You have never been willing to show me your data, even though I have asked. But here is an example of a similar case, where a similar amount of information exists.
x = linspace(0,1,10);
y = sin(1.5*x);
plot(x,y,'o')
grid on
So, we have some highly dependent variables, x and y. Now suppose we want to create a 2-d lookup table, where some other variable z happens to be a function of x and y. So imagine that you have measured z at each of those points, This is the case you have described. where you have current as a function of flux and torque.
But your data lies only along that narrow band in the (x,y) plane. At any point away from that narrow band, you have no information at what the shape of that surface might be. This will cause gridfit to perform miserably. It will cause a scattered interpolant to fail in flames.

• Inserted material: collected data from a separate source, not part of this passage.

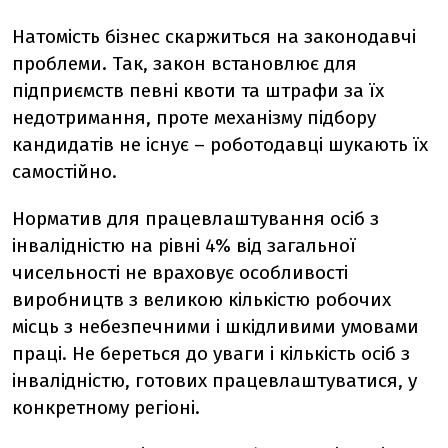
Натомість бізнес скаржиться на законодавчі
проблеми. Так, закон встановлює для
підприємств певні квоти та штрафи за їх
недотримання, проте механізму підбору
кандидатів не існує – роботодавці шукають їх
самостійно.
Норматив для працевлаштування осіб з
інвалідністю на рівні 4% від загальної
чисельності не враховує особливості
виробництв з великою кількістю робочих
місць з небезпечними і шкідливими умовами
праці. Не береться до уваги і кількість осіб з
інвалідністю, готових працевлаштуватися, у
конкретному регіоні.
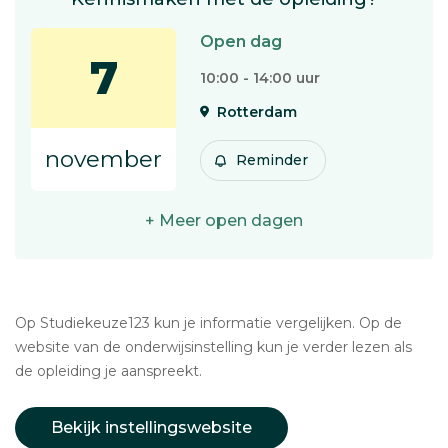
Open dag
7
10:00 - 14:00 uur
Rotterdam
november
Reminder
+ Meer open dagen
Op Studiekeuze123 kun je informatie vergelijken. Op de
website van de onderwijsinstelling kun je verder lezen als
de opleiding je aanspreekt.
Bekijk instellingswebsite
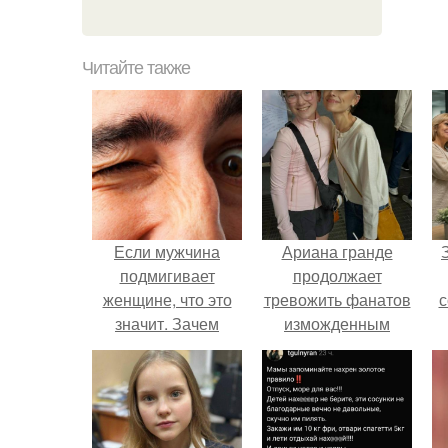
Читайте также
Если мужчина
Ариана гранде
подмигивает
продолжает
женщине, что это
тревожить фанатов
с
значит. Зачем
изможденным
мужчина мне
Видом.
подмигнул?
ж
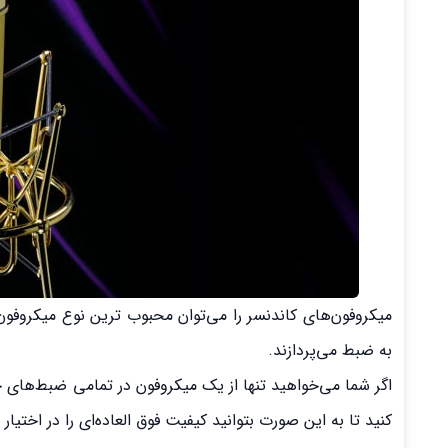
میکروفون‌های کاندنسر را می‌توان محبوب ترین نوع میکروفون م
به ضبط می‌پردازند.
اگر شما می‌خواهید تنها از یک میکروفون در تمامی ضبط‌های خ
کنید تا به این صورت بتوانید کیفیت فوق العاده‌ای را در اختیار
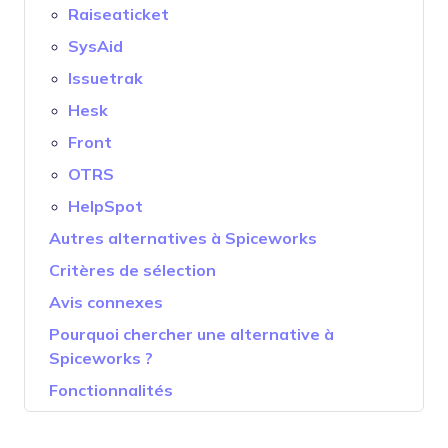
Raiseaticket
SysAid
Issuetrak
Hesk
Front
OTRS
HelpSpot
Autres alternatives à Spiceworks
Critères de sélection
Avis connexes
Pourquoi chercher une alternative à
Spiceworks ?
Fonctionnalités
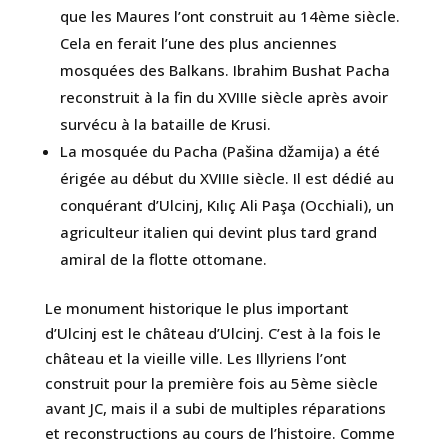
que les Maures l’ont construit au 14ème siècle.
Cela en ferait l’une des plus anciennes
mosquées des Balkans. Ibrahim Bushat Pacha
reconstruit à la fin du XVIIIe siècle après avoir
survécu à la bataille de Krusi.
La mosquée du Pacha (Pašina džamija) a été
érigée au début du XVIIIe siècle. Il est dédié au
conquérant d’Ulcinj, Kılıç Ali Paşa (Occhiali), un
agriculteur italien qui devint plus tard grand
amiral de la flotte ottomane.
Le monument historique le plus important
d’Ulcinj est le château d’Ulcinj. C’est à la fois le
château et la vieille ville. Les Illyriens l’ont
construit pour la première fois au 5ème siècle
avant JC, mais il a subi de multiples réparations
et reconstructions au cours de l’histoire. Comme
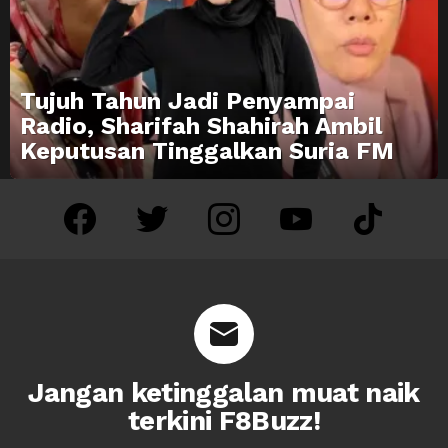
Tujuh Tahun Jadi Penyampai
Radio, Sharifah Shahirah Ambil
Keputusan Tinggalkan Suria FM
facebook
twitter
instagram
youtube
tiktok
Jangan ketinggalan muat naik
terkini F8Buzz!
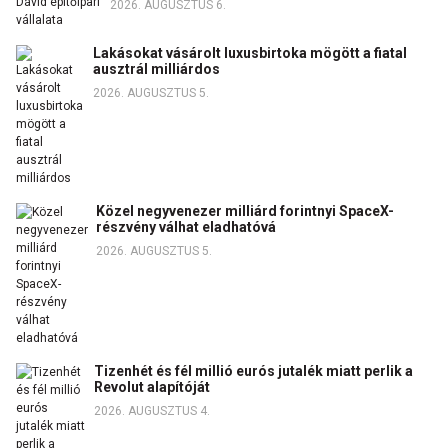
2026. AUGUSZTUS 6.
Lakásokat vásárolt luxusbirtoka mögött a fiatal
ausztrál milliárdos
2026. AUGUSZTUS 5.
Közel negyvenezer milliárd forintnyi SpaceX-
részvény válhat eladhatóvá
2026. AUGUSZTUS 5.
Tizenhét és fél millió eurós jutalék miatt perlik a
Revolut alapítóját
2026. AUGUSZTUS 4.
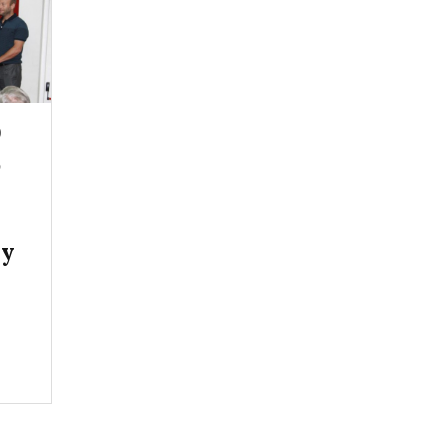
9
o
 y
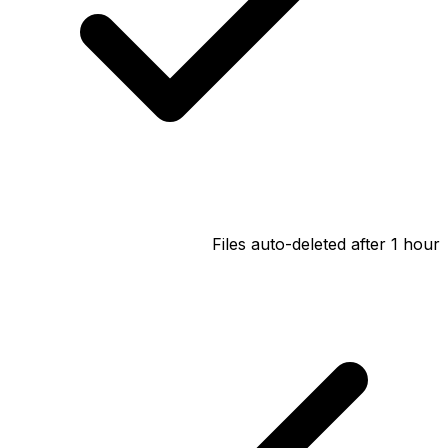
Files auto-deleted after 1 hour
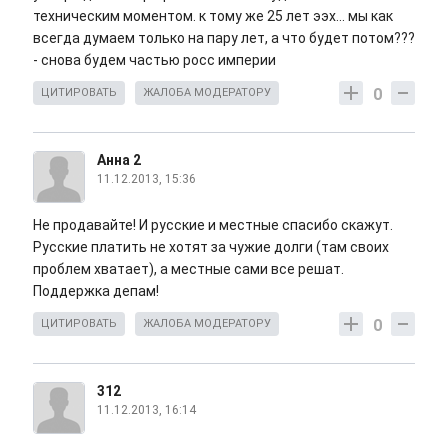
техническим моментом. к тому же 25 лет ээх... мы как
всегда думаем только на пару лет, а что будет потом???
- снова будем частью росс империи
0
ЦИТИРОВАТЬ
ЖАЛОБА МОДЕРАТОРУ
Анна 2
11.12.2013, 15:36
Не продавайте! И русские и местные спасибо скажут.
Русские платить не хотят за чужие долги (там своих
проблем хватает), а местные сами все решат.
Поддержка депам!
0
ЦИТИРОВАТЬ
ЖАЛОБА МОДЕРАТОРУ
312
11.12.2013, 16:14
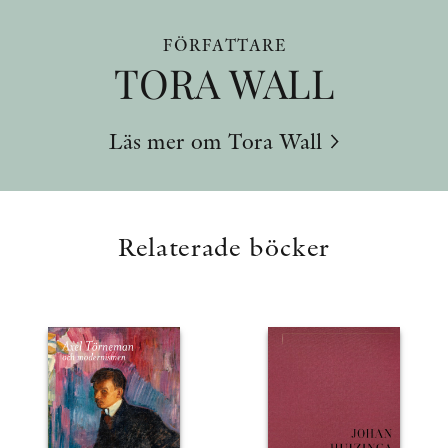
FÖRFATTARE
TORA WALL
Läs mer om Tora Wall
Relaterade böcker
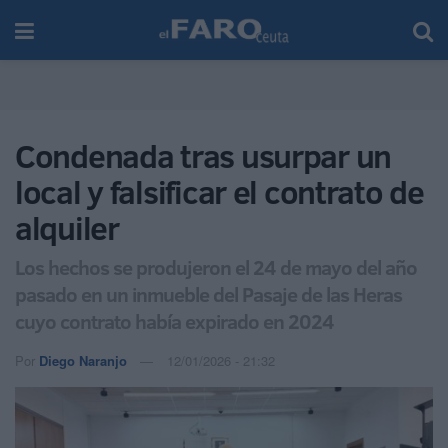
Condenada tras usurpar un
local y falsificar el contrato de
alquiler
Los hechos se produjeron el 24 de mayo del año
pasado en un inmueble del Pasaje de las Heras
cuyo contrato había expirado en 2024
Por
Diego Naranjo
12/01/2026 - 21:32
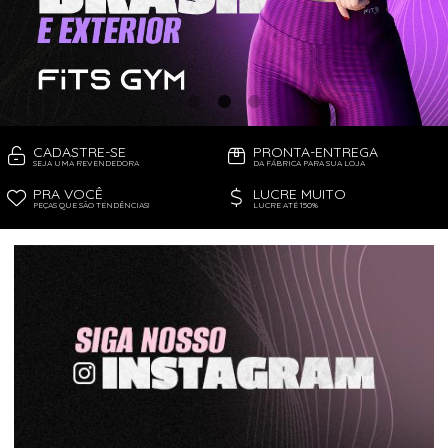
CADASTRE-SE
PRONTA-ENTREGA
SEJA UMA REVENDEDORA
DA FÁBRICA PARA SUA LOJA
PRA VOCÊ
LUCRE MUITO
PEÇAS QUE SÃO TENDÊNCIAS!
LUCRE ATÉ 150%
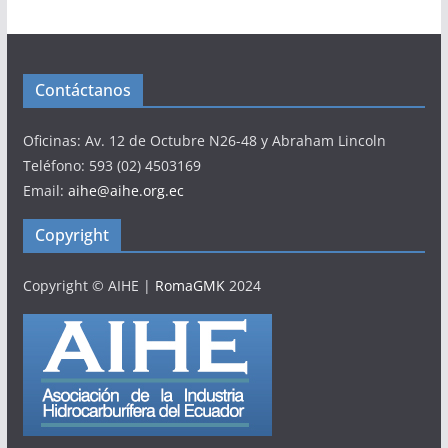
Contáctanos
Oficinas: Av. 12 de Octubre N26-48 y Abraham Lincoln
Teléfono: 593 (02) 4503169
Email:
aihe@aihe.org.ec
Copyright
Copyright © AIHE
|
RomaGMK
2024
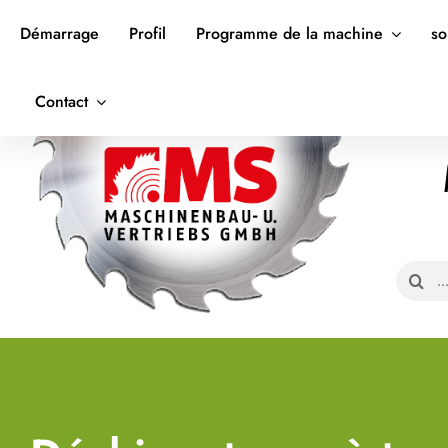
Skip
Démarrage
Profil
Programme de la machine
so
to
content
Contact
Search
for:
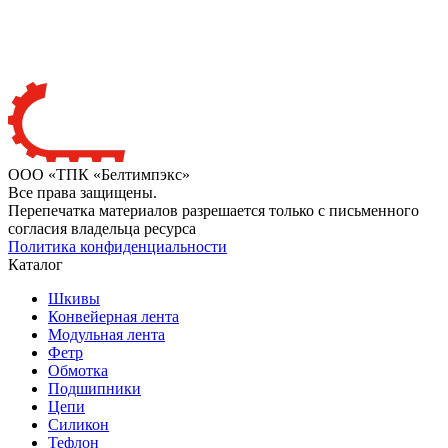
ООО «ТПК «Белтимпэкс»
Все права защищены.
Перепечатка материалов разрешается только с письменного
согласия владельца ресурса
Политика конфиденциальности
Каталог
Шкивы
Конвейерная лента
Модульная лента
Фетр
Обмотка
Подшипники
Цепи
Силикон
Тефлон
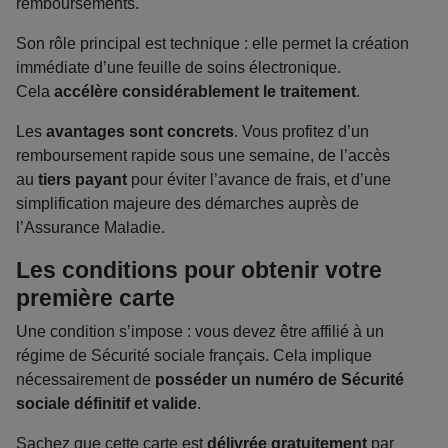
remboursements.
Son rôle principal est technique : elle permet la création
immédiate d’une feuille de soins électronique.
Cela
accélère considérablement le traitement
.
Les
avantages sont concrets
. Vous profitez d’un
remboursement rapide sous une semaine, de l’accès
au
tiers payant
pour éviter l’avance de frais, et d’une
simplification majeure des démarches auprès de
l’Assurance Maladie.
Les conditions pour obtenir votre
première carte
Une condition s’impose : vous devez être affilié à un
régime de Sécurité sociale français. Cela implique
nécessairement de
posséder un numéro de Sécurité
sociale définitif et valide
.
Sachez que cette carte est
délivrée gratuitement
par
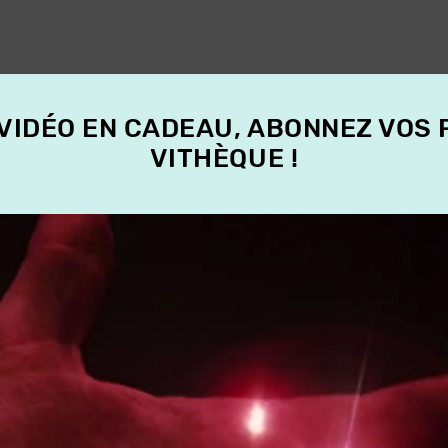
 VIDÉO EN CADEAU, ABONNEZ VOS
VITHÈQUE !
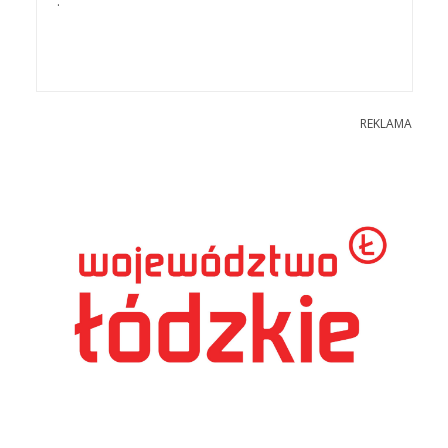
.
REKLAMA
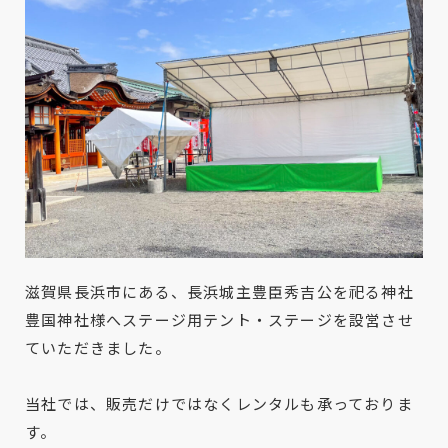
滋賀県長浜市にある、長浜城主豊臣秀吉公を祀る神社
豊国神社様へステージ用テント・ステージを設営させ
ていただきました。
当社では、販売だけではなくレンタルも承っておりま
す。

What happens with a scattered interpolant?
tri = delaunay(x,y)
hold on
trimesh(tri,x,y)
The dots wer your data. The triangular mesh is what a scattered interpolant will use to interpolant. At any point, it determines which of those triangles the point lies inside, then uses the z values at the 3 corner vertices of the corresponding triangle to do interpolation. See that EVERY triangle here connects a line segment to the point at the very end.
The goal of a scattered interpolant is to use data that is NEAR a point in question to interpolate. But in a problem like this, that fails miserably. Where are scattered interpolants good? Or, for that matter, where are tools like gridfit good?
A classical problem where scatteredInterpolant is a good tool might be:
x = rand(100,1);
y = rand(100,1);
tri = delaunay(x,y);
plot(x,y,'ro')
hold on
trimesh(tri,x,y)
grid on
Here, at any point in the (x,y) plane, the tool uses those data points that surround any point in question to interpolate the value of z. Even there, extrapolating into the curners becomes a problem (a case where gridfit is designed to operate a little more robustly than a scattered interpolant.) But we don't have a very narrow band of data, so at least within the domain that contains our data, any tool will do reasonably well.
The issue is, you don't seem to have that kind of data. And again, replicating your data does not give you more data. It can just give you more bad data.